5. The best managers delegate

Now a human lesson. I have had the extraordinary good fortune of working for some truly outstanding scientists and human beings, some of whom have become good friends. And I have found that the primary function of a good manager is not to get things done from their reports but to help them grow. The best way to encapsulate sound manager thinking is Steve Jobs's famous quote - "It doesn't make sense to hire good people and tell them what they should do. We hire good people so that they can tell us what to do." The best managers I have worked with delegate important responsibilities to you, trust that you can get the job done, and then check in occasionally on how things are going, leaving the details and execution to you. Not only does this provide a great learning experience but more importantly it helps you feel empowered. If your manager communicates to you how important the task entrusted to you is for the entire company and how they trust you to do it well, the sense of empowerment this brings is enormous and you will usually do the job well (if you don't, it's a good sign for both you and your manager that things are not going well and a conversation is to be had). 

Bad managers are of course well known - they micromanage, constantly tell you what you should do and are often not on top of things. And while this is an uncomfortable truth to hear, often the best scientists are also the poorest managers (there's exceptions of course - Roy Vagelos who led Merck during its glory days excelled at both). One of the best scientists I have ever encountered wisely and deliberately stay away from senior managerial positions that repeatedly came his way. There are few managers worse than distracted scientists.

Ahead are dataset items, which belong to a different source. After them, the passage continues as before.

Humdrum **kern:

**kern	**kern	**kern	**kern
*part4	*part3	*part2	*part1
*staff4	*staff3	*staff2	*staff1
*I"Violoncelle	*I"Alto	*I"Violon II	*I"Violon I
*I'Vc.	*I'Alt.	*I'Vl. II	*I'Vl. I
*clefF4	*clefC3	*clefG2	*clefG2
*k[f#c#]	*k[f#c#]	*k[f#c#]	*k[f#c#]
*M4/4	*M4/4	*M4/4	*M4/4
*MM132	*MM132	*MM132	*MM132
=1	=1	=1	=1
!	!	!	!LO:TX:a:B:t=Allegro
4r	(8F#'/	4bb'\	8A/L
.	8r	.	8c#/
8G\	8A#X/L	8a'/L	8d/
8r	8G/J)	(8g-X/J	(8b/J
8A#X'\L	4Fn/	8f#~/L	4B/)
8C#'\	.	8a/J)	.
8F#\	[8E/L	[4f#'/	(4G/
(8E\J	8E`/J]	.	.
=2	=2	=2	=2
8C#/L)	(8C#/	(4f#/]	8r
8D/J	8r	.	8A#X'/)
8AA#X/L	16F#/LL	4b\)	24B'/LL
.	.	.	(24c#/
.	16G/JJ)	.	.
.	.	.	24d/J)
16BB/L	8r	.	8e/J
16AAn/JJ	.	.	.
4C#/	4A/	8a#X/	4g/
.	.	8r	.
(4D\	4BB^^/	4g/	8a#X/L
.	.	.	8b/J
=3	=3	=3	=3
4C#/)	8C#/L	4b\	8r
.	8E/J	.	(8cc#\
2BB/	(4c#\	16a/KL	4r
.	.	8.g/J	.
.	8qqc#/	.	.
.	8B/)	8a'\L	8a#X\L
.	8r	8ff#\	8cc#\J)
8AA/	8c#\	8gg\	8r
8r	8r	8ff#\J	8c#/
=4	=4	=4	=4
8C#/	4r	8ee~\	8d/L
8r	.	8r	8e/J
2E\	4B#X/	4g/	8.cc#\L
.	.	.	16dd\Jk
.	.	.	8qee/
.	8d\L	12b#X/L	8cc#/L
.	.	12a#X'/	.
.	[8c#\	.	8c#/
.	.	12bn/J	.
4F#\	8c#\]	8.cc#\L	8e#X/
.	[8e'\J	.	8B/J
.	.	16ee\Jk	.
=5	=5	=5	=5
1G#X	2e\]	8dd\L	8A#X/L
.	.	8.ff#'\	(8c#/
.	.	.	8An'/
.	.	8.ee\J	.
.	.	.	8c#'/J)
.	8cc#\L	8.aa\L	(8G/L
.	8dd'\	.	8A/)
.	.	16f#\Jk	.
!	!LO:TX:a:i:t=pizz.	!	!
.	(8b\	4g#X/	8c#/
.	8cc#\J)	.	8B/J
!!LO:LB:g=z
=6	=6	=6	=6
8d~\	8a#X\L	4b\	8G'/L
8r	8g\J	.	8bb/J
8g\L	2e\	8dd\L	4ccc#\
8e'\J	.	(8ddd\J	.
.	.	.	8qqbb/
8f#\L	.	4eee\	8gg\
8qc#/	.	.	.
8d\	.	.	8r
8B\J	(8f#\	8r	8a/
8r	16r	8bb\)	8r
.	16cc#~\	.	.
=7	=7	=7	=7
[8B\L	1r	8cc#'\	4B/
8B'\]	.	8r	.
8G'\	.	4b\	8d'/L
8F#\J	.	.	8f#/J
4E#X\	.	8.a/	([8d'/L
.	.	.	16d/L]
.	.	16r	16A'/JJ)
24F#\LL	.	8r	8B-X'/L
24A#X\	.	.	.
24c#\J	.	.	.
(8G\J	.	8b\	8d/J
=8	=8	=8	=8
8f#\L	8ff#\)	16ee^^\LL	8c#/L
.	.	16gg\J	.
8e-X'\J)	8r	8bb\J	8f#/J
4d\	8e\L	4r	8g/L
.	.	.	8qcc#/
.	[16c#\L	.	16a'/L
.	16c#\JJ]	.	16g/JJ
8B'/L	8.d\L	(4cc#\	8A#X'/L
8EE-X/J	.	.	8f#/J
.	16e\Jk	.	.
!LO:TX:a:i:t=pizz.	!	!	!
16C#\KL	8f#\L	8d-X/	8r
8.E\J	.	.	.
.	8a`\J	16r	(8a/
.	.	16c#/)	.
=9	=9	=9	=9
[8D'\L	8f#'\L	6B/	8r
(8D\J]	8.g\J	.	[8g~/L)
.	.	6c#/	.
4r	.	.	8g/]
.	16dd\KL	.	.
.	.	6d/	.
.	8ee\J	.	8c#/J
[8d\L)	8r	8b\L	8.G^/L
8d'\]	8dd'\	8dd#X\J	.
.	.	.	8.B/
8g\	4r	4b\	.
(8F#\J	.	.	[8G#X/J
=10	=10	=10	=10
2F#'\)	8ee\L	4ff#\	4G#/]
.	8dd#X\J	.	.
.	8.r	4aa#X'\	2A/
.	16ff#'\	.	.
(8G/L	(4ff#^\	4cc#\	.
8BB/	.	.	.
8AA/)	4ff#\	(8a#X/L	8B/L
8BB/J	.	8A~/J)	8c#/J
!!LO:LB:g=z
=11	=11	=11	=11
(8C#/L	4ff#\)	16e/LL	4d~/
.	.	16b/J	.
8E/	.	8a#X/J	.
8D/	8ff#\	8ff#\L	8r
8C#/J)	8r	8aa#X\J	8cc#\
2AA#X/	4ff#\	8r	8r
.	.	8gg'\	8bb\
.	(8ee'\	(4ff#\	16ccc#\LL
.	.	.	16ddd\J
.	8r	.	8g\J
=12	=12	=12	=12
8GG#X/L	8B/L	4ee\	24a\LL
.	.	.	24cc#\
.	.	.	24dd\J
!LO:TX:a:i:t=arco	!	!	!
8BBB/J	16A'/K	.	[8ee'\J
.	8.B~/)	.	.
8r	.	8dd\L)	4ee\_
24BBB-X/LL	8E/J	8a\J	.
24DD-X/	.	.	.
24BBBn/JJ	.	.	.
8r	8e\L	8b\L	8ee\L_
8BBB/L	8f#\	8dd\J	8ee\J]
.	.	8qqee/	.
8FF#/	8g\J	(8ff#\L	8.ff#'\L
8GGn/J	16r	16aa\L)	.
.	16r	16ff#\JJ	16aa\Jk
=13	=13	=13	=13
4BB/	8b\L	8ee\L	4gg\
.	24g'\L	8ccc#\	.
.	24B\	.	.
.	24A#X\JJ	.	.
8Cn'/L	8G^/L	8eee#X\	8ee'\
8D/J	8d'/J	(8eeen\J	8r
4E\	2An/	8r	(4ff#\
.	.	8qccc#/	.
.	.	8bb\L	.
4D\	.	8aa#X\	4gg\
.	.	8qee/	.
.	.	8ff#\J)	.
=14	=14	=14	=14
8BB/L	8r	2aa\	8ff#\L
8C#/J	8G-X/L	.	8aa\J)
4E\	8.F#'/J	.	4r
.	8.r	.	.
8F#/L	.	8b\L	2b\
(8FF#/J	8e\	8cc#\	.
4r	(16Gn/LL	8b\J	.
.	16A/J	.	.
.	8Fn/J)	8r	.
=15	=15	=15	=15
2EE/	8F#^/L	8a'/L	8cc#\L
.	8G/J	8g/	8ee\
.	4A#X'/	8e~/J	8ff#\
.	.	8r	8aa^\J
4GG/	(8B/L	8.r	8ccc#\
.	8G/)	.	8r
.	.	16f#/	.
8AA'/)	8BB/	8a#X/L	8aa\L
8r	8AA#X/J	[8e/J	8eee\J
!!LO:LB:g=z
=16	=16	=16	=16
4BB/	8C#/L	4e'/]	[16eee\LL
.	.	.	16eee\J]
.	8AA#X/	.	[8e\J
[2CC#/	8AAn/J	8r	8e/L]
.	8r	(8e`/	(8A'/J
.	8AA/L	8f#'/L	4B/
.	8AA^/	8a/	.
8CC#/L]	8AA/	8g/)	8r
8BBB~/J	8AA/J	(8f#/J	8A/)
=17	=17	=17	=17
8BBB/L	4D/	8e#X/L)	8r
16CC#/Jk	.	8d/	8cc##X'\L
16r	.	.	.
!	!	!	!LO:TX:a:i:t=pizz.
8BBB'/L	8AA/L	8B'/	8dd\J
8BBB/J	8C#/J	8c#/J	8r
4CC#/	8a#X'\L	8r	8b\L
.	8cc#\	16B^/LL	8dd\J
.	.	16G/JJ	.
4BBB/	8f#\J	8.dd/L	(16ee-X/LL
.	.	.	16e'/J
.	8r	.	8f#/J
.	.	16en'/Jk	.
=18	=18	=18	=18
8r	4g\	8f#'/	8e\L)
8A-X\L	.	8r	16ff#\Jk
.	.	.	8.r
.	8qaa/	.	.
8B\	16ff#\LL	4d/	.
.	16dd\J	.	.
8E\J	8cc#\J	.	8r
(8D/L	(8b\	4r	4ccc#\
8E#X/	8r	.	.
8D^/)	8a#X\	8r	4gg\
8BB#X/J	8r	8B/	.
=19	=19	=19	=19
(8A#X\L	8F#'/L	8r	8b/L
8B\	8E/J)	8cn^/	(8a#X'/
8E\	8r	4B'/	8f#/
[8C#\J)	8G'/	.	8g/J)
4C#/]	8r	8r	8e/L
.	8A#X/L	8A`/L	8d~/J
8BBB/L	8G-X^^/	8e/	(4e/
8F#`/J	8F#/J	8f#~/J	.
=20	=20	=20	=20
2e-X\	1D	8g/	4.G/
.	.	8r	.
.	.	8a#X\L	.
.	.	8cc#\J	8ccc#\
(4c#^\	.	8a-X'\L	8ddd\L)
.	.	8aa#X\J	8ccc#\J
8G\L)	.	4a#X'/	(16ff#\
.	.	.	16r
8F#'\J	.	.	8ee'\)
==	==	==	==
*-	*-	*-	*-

6. Expect trouble and enjoy the journey

I will leave the most obvious observation for last. Biology and drug discovery are devilishly complicated, hard and messy. After a hundred years of examining life at the molecular level, we still haven't figured it out. Almost every strategy you will adopt, every inspired idea you will have, every new million-dollar tranche of funding you will sink into your organization, will fail. No model will be accurate enough to capture the real life workings of a drug in a cell or a gene that's part of a network of genes, and you will have to approximate, simplify, build model systems and hope for the best. And on the human side, you will have disagreements and friction that should always be handle with considerateness and respect. Be forgiving of both the science and the people since both are hard. But in that sense, getting to the right answer in biotechnology is like building that "more perfect union" that Lincoln talked about. It's a goal that always seems to be one step beyond where you are, but that's precisely why you should enjoy the journey, because you will find that the gems you uncover on the way make the whole effort worth it.